OZONE PARK, N.Y. – It was a pretty good week for trainer John Servis. On Feb. 4, his beloved Philadelphia Eagles won the Super Bowl. Six days later, the Servis-trained 3-year-old A Different Style proved victorious in the Jimmy Winkfield at Aqueduct.
While Eagles fans might be dreaming of a dynasty, Servis is not dreaming of the Kentucky Derby with A Different Style, who will remain sprinting and who will likely point to the Grade 3, $250,000 Bay Shore Stakes at Aqueduct on April 7.
“I think I’m just going to wait for the Bay Shore, unless he tells me different,” Servis said Monday.
Servis said he would nominate A Different Style – as well as Diamond King and Wentz – to the Grade 3, $350,000 Gotham, a one-turn mile race at Aqueduct on March. 10. In the seven-furlong Jimmy Winkfield, over a sealed, muddy track, A Different Style got loose on the lead under Kendrick Carmouche and won by three lengths while earning a 78 Beyer Speed Figure.
The win enabled A Different Style to bounce back from a fourth-place finish in the Heft Stakes at Laurel on Dec. 30.
“He had a throat issue,” Servis said, explaining the bad performance in the Heft. “We’re good now.”

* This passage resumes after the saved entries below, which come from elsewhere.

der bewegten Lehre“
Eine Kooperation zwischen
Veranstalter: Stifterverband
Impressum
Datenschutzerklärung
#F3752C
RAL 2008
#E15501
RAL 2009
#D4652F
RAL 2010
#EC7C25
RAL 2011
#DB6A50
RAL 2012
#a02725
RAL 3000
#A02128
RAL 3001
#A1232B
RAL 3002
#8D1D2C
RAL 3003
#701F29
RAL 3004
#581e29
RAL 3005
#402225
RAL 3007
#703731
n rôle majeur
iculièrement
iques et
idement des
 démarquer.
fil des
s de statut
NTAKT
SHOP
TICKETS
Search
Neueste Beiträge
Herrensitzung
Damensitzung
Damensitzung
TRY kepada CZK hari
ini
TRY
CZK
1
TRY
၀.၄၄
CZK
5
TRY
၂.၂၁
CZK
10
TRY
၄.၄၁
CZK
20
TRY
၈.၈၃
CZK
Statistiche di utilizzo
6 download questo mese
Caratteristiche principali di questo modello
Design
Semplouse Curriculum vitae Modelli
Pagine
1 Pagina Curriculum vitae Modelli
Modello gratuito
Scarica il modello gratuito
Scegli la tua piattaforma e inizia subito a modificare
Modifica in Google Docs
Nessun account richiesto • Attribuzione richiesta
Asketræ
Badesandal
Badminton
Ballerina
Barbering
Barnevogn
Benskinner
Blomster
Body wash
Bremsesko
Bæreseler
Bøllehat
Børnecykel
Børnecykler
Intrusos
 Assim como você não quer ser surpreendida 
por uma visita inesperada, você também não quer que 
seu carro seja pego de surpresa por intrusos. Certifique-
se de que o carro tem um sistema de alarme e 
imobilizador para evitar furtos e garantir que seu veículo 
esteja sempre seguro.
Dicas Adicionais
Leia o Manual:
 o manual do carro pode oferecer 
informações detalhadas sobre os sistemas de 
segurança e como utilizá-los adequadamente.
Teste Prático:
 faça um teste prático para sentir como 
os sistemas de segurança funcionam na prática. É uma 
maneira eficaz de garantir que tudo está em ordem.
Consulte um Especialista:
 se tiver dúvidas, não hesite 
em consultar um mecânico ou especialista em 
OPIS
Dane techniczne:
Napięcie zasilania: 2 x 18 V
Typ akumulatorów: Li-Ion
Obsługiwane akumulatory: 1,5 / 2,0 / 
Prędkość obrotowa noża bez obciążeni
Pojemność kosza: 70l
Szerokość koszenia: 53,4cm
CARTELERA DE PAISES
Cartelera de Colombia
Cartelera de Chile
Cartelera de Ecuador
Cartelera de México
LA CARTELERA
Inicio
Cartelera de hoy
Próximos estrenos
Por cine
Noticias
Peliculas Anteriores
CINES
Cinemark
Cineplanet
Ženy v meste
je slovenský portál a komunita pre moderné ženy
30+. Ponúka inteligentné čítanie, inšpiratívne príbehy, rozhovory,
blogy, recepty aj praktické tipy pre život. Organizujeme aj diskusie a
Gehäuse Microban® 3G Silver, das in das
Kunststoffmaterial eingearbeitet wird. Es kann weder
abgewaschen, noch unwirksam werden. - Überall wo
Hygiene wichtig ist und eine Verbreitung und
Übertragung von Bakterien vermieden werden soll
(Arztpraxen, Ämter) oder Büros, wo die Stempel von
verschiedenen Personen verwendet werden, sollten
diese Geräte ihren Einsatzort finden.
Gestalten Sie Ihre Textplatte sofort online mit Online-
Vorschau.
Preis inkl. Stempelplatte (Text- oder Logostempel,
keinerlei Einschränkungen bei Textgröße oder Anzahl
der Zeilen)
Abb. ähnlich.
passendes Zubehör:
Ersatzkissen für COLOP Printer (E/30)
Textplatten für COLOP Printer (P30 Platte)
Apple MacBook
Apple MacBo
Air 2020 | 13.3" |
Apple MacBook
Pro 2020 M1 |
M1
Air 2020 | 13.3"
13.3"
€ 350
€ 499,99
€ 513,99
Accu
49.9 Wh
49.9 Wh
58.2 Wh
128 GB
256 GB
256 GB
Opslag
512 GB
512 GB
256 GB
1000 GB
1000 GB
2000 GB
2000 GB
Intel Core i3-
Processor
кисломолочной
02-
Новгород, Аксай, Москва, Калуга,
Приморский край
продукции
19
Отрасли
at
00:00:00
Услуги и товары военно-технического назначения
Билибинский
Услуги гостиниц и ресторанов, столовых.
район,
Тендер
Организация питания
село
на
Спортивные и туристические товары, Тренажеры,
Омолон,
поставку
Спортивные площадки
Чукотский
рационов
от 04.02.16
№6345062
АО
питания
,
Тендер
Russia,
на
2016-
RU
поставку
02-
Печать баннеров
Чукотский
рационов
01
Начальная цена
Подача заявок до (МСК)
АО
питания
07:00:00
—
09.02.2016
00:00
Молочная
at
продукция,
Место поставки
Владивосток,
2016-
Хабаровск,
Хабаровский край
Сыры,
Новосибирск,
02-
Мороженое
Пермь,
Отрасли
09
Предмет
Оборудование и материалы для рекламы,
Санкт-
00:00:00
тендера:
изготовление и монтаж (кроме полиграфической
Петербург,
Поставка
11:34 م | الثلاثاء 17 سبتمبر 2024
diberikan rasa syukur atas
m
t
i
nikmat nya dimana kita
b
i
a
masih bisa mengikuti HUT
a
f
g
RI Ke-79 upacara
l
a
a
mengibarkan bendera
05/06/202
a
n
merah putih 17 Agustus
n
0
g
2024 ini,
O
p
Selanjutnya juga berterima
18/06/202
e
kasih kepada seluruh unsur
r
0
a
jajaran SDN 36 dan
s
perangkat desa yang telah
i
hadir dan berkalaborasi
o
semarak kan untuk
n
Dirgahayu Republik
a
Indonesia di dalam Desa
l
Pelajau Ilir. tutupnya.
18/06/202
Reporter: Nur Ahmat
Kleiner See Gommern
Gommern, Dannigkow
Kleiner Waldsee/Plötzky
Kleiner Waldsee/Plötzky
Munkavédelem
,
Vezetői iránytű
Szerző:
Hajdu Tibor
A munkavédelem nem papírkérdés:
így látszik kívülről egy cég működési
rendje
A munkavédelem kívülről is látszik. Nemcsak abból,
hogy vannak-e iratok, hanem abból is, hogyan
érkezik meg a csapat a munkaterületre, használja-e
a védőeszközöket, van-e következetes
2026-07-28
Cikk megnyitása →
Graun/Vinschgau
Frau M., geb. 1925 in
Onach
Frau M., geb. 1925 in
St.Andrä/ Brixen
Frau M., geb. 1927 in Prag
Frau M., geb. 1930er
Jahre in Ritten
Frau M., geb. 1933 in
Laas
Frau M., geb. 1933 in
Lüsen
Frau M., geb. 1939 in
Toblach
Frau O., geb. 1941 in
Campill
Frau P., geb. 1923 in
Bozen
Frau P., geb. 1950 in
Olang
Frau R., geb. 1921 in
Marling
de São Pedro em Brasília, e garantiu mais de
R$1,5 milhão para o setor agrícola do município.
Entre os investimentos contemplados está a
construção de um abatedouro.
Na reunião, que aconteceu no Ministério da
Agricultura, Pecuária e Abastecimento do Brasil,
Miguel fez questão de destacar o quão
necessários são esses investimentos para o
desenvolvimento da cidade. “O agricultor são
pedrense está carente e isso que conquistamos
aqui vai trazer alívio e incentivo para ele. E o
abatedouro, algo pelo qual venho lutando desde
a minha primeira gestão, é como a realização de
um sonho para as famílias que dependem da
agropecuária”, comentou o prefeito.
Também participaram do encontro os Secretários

While A Different Style will remain sprinting, Servis said that he may opt to stretch out Diamond King in distance for his next start. Diamond King, who won the Heft when in the barn of Butch Reid, finished third in the Grade 3 Swale at Gulfstream Park, beaten 3 3/4 lengths by Strike Power. Diamond King encountered traffic trouble early in the Swale, his first start for Servis following a private sale.
“I felt a whole lot better after the race than I did before the race,” Servis said. “I didn’t have the horse very long, I really didn’t know what to expect. I’m anxious to get him going a little farther and might stretch out to two turns in his next start.”
Meanwhile, Servis plans to run Wentz – named for the Eagles quarterback who got hurt late in the season and missed the playoffs and Super Bowl – in Saturday’s Miracle Wood Stakes at Laurel. Wentz ducked out at the eighth pole and finished second in the Frank Whiteley Jr. Stakes at Laurel on Jan. 27.
“I got to put some blinkers on him,” Servis said. “He’s got some talent, I just got to get him focused and paying attention.”